The atmosphere inside the closed system is highly charged; it is an emoional hothouse…The trained, “closed-minded” theologian, psychoanalyst, or Marxist can at any time make mincemeat of his “open-minded” adversary and thus prove the superiority of his system to the world and to himself.

Himself a former Communist, Koestler had considerable experience with closed-system thinking. The quote is from the essay Woe to the Shepherds in the collection Bricks to Babel.

Related post at Neptunus Lex.

5 thoughts on “Portland and Closed Systems”

  1. The 4th peculiarity of the closed loop system involves “cranio-rectal marsupialization” complete with its own form of highly charged sensory stimulation. And, it includes the bonus of having a self-feeding ability. Although this system can, if left to its own devices ignore the outside world, use of a cattle prod or other form of electrical delivery will get the system operator’s attention.

    And oh yeah… Just sayin’

  2. A key feature of this way of thinking is a belief that there is a body of knowledge which is possessed by the initiated that is not known to the masses, and that the masses are therefore ignorant and incapable of knowing what is good for themselves or acting in a way that is good for anyone. This elitism is a sham, but it is an intoxicating feeling for the initiates.
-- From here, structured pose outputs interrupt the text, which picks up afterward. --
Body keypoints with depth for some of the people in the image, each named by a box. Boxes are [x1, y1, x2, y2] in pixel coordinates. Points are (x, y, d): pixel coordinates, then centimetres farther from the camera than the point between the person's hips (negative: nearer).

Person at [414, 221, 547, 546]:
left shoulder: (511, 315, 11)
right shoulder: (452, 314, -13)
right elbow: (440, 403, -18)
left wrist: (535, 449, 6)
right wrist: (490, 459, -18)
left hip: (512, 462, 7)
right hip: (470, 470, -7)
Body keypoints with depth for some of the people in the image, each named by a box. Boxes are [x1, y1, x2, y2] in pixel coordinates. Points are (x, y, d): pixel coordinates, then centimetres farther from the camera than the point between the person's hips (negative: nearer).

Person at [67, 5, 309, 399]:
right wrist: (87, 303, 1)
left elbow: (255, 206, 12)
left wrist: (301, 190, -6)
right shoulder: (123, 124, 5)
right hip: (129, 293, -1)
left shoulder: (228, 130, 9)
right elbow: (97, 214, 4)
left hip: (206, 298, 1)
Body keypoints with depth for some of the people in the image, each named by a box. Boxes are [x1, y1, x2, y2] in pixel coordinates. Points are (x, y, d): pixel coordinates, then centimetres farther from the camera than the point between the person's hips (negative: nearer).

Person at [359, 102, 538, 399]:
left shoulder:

America, the country that has democratized everything else, has even democtratized elitism, to the extent that we have millions of people who possess this way of thinking and feel themselves to be superior in intellect and in moral worth to millions of other people.
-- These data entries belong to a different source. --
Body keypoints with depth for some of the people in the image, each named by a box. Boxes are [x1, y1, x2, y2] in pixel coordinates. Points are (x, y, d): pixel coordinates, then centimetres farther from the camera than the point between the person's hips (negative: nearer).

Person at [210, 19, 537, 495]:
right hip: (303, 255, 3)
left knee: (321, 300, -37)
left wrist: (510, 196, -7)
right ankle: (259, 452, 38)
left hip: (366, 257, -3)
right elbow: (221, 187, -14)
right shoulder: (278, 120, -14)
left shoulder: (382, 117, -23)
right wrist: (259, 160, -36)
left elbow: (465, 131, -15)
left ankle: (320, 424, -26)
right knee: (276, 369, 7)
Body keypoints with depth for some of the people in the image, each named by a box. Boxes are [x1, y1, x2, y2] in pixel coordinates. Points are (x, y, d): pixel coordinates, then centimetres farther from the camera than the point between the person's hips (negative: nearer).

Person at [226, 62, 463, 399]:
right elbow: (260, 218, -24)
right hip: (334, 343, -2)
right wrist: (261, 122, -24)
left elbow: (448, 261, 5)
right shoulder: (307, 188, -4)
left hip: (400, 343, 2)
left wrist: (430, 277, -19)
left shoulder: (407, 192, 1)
    Eric Voegelin wrote about this sort of thing, too, taking this sort of closed-system thinking from a religious rather than a psychological perspective, seeing it as a form of gnosticism.

  3. … and a wondering-out-loud question about Koestler.

    Here was a guy who was extremely insightful, a friend of George Orwell and Whittaker Chambers and others, who was a very good writer, yet he flitted from one fad to another, and he was wretched to the people who loved him. You would think a person of such gifts would have a little more intellectual consistency and moral character. A strange case, Koestler. Fortunately, what remains is his work, and what will live on is the best of that work.

  4. “A key feature of this way of thinking is a belief that there is a body of knowledge which is possessed by the initiated that is not known to the masses,… ”

    Or which the masses have already considered and rejected as being irrational BS, e.g., 9/11 Trutherism. I note that the participation in similar closed systems has a lot of overlap and often forms a meta-system; for instance, a 9/11 Truther is also likely to believe that the CIA murdered JFK, that the Air Force is hiding alien weapons at Roswell, that the HIV virus was engineered by KKK-loyal biologists to kill blacks, and so forth.

  5. This ‘closed system’ concept seems pretty obvious. But the simplicity of Koestler’s summation (and Lex Green’s and cous Dave’s comments) conceals something even more interesting. No system of thinking is not closed.

    Put another way: the question is not whether a paradigm, a worldview is closed (aka presuppositional). The question is what assumptions, suppositions, assertions does it rely upon.